Die Ausdruckskraft der Masken

von Axel Bungert

Steve Jarand ist kanadischer Improlehrer mit einer Mission: Er tourt gerade monatelang durch Europa und gibt Workshops, um mehr Masken ins Theater zu bringen. Einen Einblick in seine Arbeitsweise gab die erste Hälfte des „Maskentheaters mit Steve Jarand“, mit dem er am 9.4. im Kölner „Klüngelpütz“ gastierte. Am Ende hatten die Zuschauer einen künstlerisch anspruchsvollen Theaterabend in lockerer Atmosphäre mit viel Humor und Gefühl erlebt. Die gesamten Einnahmen des Abends gingen an die Tsunami-Opfer in Japan.

Francois aus Dijon, Foto: H. Reissig

Während Vollmasken das ganze Gesicht bedecken und nicht sprechen, lassen Halbmasken das untere Gesichtsdrittel frei. Dabei ist es Steves Ansatz, die Spieler in eine Art Trance zu versetzen, in der sie komplett aus dem Moment reagieren. Er „aktiviert“ die Maske, indem er dem maskierten Spieler einen kleinen Spiegel vorhält. Der Maskierte nimmt dann die erste Regung, die er spürt, auf. Und lässt sich dadurch zu einem Ton inspirieren, den er in übetriebenem Maße herauslässt. So begannen die Halbmasken auf der Bühne zu kieksen, zu lachen und zu toben – eine Zuschauerin durfte eine solche Aktivierung sogar selbst erleben.

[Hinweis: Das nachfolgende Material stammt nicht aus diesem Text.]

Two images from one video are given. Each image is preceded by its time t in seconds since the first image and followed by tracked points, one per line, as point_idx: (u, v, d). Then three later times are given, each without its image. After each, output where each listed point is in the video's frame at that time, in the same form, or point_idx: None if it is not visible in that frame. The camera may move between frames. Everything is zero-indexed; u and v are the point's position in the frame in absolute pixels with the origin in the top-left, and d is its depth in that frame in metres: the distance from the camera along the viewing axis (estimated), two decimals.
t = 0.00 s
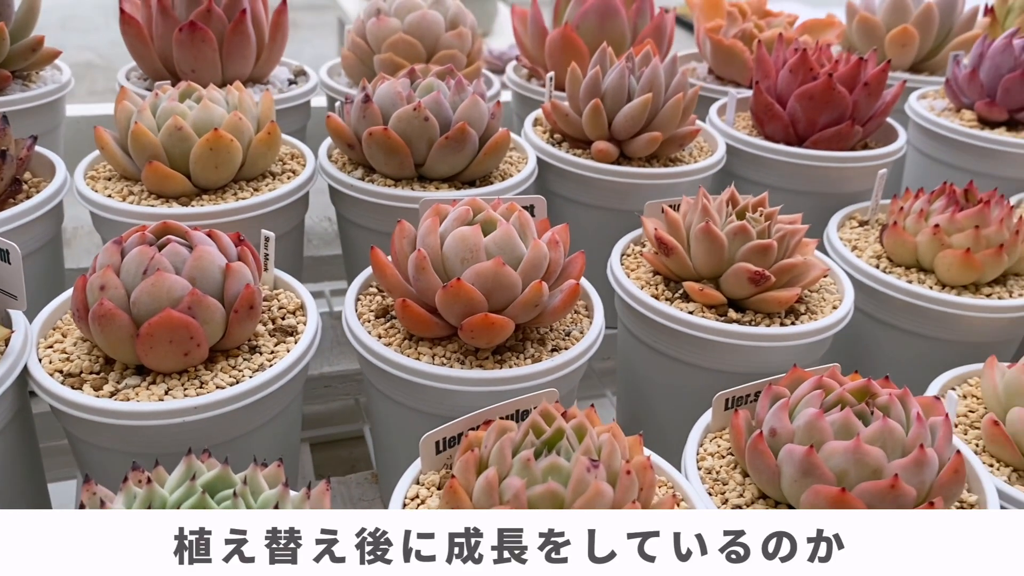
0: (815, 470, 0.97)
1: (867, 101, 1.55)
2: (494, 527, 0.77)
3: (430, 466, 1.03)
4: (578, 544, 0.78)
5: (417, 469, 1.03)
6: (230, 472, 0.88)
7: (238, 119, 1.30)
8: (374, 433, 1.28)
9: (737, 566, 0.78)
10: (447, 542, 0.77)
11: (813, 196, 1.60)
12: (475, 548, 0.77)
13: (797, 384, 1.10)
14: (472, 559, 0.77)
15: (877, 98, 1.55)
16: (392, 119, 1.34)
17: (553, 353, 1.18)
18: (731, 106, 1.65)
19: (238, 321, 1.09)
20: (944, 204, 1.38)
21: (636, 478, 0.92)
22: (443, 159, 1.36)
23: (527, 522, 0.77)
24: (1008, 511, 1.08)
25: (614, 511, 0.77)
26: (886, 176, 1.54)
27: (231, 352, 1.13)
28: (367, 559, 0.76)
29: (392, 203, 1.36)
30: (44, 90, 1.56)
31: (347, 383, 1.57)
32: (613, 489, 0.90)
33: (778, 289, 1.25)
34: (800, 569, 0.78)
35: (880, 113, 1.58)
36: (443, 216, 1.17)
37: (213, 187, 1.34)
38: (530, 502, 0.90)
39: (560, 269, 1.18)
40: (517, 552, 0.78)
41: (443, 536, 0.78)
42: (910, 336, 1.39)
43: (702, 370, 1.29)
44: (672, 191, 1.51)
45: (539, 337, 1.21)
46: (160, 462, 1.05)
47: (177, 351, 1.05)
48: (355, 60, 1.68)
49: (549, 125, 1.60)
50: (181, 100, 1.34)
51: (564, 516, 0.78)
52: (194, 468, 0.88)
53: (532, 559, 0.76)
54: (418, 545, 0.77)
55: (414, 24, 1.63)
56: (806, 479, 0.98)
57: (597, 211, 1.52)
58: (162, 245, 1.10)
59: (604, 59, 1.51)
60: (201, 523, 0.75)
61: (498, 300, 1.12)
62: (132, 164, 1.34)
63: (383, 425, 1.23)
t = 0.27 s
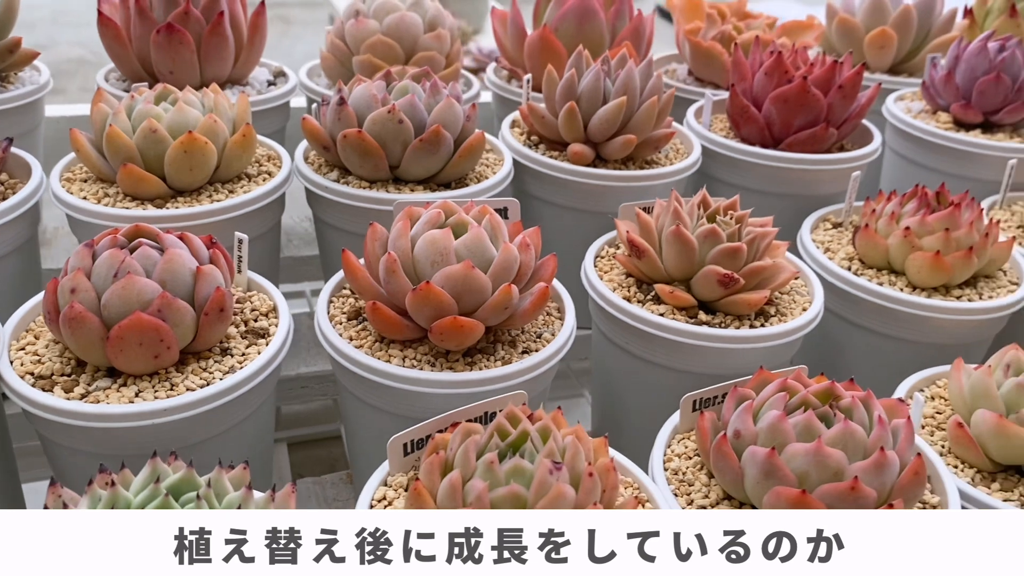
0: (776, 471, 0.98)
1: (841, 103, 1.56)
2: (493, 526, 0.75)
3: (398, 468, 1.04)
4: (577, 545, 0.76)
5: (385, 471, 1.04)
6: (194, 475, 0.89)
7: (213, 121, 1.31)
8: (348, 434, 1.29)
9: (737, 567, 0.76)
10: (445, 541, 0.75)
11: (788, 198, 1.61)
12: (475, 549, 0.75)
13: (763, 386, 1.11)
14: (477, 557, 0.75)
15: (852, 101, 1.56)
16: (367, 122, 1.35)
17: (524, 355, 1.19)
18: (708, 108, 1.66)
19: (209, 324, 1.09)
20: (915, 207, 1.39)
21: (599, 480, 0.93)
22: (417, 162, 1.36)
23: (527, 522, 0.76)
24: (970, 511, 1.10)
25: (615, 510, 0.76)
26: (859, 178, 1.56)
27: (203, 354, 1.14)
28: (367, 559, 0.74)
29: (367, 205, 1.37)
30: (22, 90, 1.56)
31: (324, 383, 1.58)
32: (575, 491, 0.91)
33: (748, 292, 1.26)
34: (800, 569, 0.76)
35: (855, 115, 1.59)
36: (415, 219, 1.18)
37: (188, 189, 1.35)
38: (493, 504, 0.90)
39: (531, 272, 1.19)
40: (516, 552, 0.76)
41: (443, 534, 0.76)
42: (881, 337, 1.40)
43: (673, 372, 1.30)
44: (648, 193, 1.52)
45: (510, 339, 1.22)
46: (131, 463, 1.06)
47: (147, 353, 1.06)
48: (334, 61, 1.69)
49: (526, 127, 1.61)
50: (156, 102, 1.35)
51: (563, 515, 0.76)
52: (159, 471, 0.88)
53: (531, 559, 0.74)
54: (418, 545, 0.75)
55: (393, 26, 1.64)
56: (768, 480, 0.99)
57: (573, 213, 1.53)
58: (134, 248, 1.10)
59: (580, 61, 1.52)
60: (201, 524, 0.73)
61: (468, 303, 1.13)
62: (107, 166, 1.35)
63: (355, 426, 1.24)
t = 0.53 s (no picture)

Bei manchem im Publikum stand allerdings ein Fragezeichen auf der Stirn, als die neu aktivierten Masken wie Kinder auf der Bühne agierten. Daraufhin zeigte Steve, wie sich eine voll entwickelte Halbmaske nach jahrelanger Arbeit präsentiert – und wurde zu „Francois“ aus Dijon, der mit Steve selbst nur noch Hemd, Hose und Schuhe gemein hatte.

Gefühlvolle, ausdrucksstarke Szenencollage

Zur zweiten Halbzeit präsentierten Steve und seine Schüler Kati Schweitzer, Jan Kraneis und Ulf Niemann eine einstudierte Maskenshow. Die Szenen entstanden aus Improvisationen und wurden in nur einer Woche Probenzeit zu einer Szenencollage verfeinert. Bei dieser Premiere kamen nicht nur etliche Kostüme und Masken zum Einsatz, auch Licht und Musik wurden punktgenau mit einbezogen – in einer Szene sogar mit Hilfe eines Computers und eines „Launchpads“, das in der Hand eines Spielers auf Knopfdruck Licht und Musik steuerte.

Die ganz in Masken gespielte, gute Stunde kam vollständig ohne Dialog aus und zog die Zuschauer trotzdem komplett in ihren Bann. Als roter Faden trat eine männliche Maske (Jan Kraneis) auf, die kurz vor ihrer Hochzeit stand und dann von Zweifel geplagt wurde. Dabei zeigte sich auf faszinierende Art, wie ausdrucksstark Masken sind, obwohl sie gar keine Ausdrucksmöglichkeit haben. Gerade darin liegt der Zauber des Maskentheaters. Die Truppe wird weiter an diesem Stück arbeiten – und sucht noch nach einem international verständlichen Namen für sich. Vorschläge werden in den Kommentaren gerne angenommen.